News

Overhaul facing heavy resistance

Like the rest of the country, Houston’s health care town halls are filled with contentious debates on President Barack Obama’s health care overhaul plan.

More than 100 people attended a town hall health care meeting at Fifth Ward’s J. W. Senior Center, held by Rep. Sheila Jackson Lee, D-Houston, who endorses the plan.

At issue was HR 3200, which would ‘provide affordable, quality health care for all Americans and reduce the growth in health care spending, and for other purposes.’

Jackson Lee briefly espoused the benefits of the federal Medicare program, signed into law by President Lyndon B. Johnson in 1965.

‘There has been an exponential increase in longevity,’ Jackson Lee said.

The congresswoman focused on prepared materials, saying America’s Affordable Health Choices Act would provide significant benefits to 14,600 small businesses, 5,300 seniors and 480 families.

‘Under the legislation, small businesses with 25 employees or less and average wages of less than $40,000 qualify for tax credits of up to 50 percent of the costs of providing health insurance,’ Jackson Lee said.

In addition, seniors who are susceptible to the coverage gap under Medicare Part D would see immediate relief, Jackson said.

‘There were 480 health care-related bankruptcies in the district in 2008, caused primarily by the health care costs not covered by insurance,’ Jackson Lee said. ‘The bill provides insurance for almost every American and caps annual out-of-pocket costs.’

Lee said there are 205,000 uninsured individuals in the district, and the bill would provide health care coverage for 90 percent of them.

Although the Congressional Budget Office and the Joint Committee on Taxation initially determined that the bill would increase the federal budget deficit over a period of ten years, proponents of the bill say that it is ‘deficit neutral.’

‘The cost of health care reform under the legislation is fully paid for,’ Jackson Lee said. ‘Half through making the Medicare and Medicaid program more efficient and half through a surtax on the income of wealthiest individuals.’

One of Jackson’s main reasons for support is the ‘pre-existing condition’ stipulation in the bill, providing health care seekers with full medical coverage when they have previously been diagnosed with an ailment.

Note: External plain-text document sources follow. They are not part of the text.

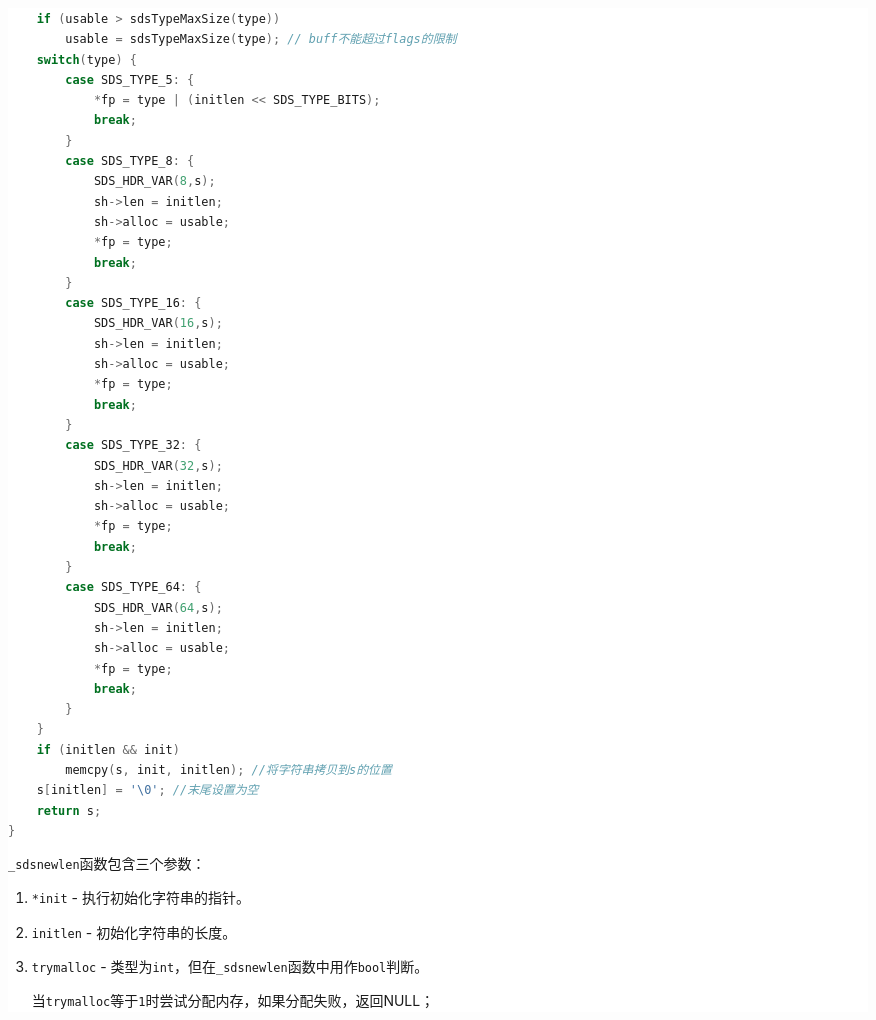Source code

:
 ```c
    if (usable > sdsTypeMaxSize(type))
        usable = sdsTypeMaxSize(type); // buff不能超过flags的限制
    switch(type) {
        case SDS_TYPE_5: {
            *fp = type | (initlen << SDS_TYPE_BITS);
            break;
        }
        case SDS_TYPE_8: {
            SDS_HDR_VAR(8,s);
            sh->len = initlen;
            sh->alloc = usable;
            *fp = type;
            break;
        }
        case SDS_TYPE_16: {
            SDS_HDR_VAR(16,s);
            sh->len = initlen;
            sh->alloc = usable;
            *fp = type;
            break;
        }
        case SDS_TYPE_32: {
            SDS_HDR_VAR(32,s);
            sh->len = initlen;
            sh->alloc = usable;
            *fp = type;
            break;
        }
        case SDS_TYPE_64: {
            SDS_HDR_VAR(64,s);
            sh->len = initlen;
            sh->alloc = usable;
            *fp = type;
            break;
        }
    }
    if (initlen && init)
        memcpy(s, init, initlen); //将字符串拷贝到s的位置
    s[initlen] = '\0'; //末尾设置为空
    return s;
}
```

`_sdsnewlen`函数包含三个参数：

1. `*init` - 执行初始化字符串的指针。

2. `initlen` - 初始化字符串的长度。

3. `trymalloc` - 类型为`int`，但在`_sdsnewlen`函数中用作`bool`判断。

   当`trymalloc`等于`1`时尝试分配内存，如果分配失败，返回NULL；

The congresswoman cited a woman who had suffered from acne, but was denied health care coverage for aggressive breast cancer because the insurance company claimed her acne qualified as a ‘pre-existing’ condition.

Those attending the town hall meeting asked a variety of questions, with many showing support for the overhaul and many opposed to its future implications. Most of the attendees in favor of the plan were seniors, as Jackson Lee said the bill would not reduce their Medicare coverage.

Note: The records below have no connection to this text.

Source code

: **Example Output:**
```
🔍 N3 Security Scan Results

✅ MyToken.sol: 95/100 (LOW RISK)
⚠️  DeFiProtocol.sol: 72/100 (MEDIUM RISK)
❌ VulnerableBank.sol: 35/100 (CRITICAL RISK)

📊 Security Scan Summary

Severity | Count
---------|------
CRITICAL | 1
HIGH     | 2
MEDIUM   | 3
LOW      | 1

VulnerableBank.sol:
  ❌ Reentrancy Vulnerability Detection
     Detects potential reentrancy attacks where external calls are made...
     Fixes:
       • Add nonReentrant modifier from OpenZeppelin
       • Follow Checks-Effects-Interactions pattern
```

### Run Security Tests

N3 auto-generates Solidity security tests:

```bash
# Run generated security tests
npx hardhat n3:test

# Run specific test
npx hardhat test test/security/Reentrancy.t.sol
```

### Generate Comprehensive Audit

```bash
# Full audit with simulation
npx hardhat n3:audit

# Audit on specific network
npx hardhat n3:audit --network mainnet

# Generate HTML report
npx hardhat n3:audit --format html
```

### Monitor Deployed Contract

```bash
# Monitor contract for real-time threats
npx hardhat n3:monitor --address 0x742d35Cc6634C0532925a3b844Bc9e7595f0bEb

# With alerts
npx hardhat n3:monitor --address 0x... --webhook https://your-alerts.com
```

Others, such as Houstonian Tim Graney, who independently purchases health coverage from a private insurer, wanted to know why they would eventually be forced into a government-controlled health system.

But Graney is not sure if Jackson’s response is accurate.

‘My current health plan would go away, contrary to what the President said in New Hampshire – ‘If you like your health care plan, you can keep your health care plan,” Graney said.

Graney’s medical insurance plan would not be considered an ‘Essential Benefits Package’ as defined in Section 122 of the bill. Instead, it would fall under Section 102(a) and would therefore be limited on new enrollments.

Lacking new enrollments, the insurer would eventually go out of business and Graney’s plan would cease to exist in time, Graney said.
This concern is one Obama and sponsors of the overhaul have attempted to dispel.

‘Let me also address an illegitimate concern that is being put forward by those who are claiming that a public option is somehow a Trojan horse for a single-payer system,’ Obama said at an American Medical Association conference in June. ‘So, when you hear the naysayers claim that I’m trying to bring about government-run health care, know this – they are not telling the truth.’

Congressman Barney Frank, D-Mass., a sponsor of the bill, said in an interview in July with verumserum.com, a news commentary website, ‘I think if we get a good public option, it could lead to single-payer, and that’s the best way to reach single-payer.’

When asked what percentage of her constituency opposed to HR 3200 would it require for her to vote against the bill, Jackson Lee expressed the need to meet with more citizens.

‘I don’t know the number. But I’m home here now to go around to as many places as I possibly can,’ Jackson Lee said. ‘I’d like to base it on an informed public. And so I’m hoping that after we finish, I will get a sense of how deeply intent the opposition is on what the bill actually does.’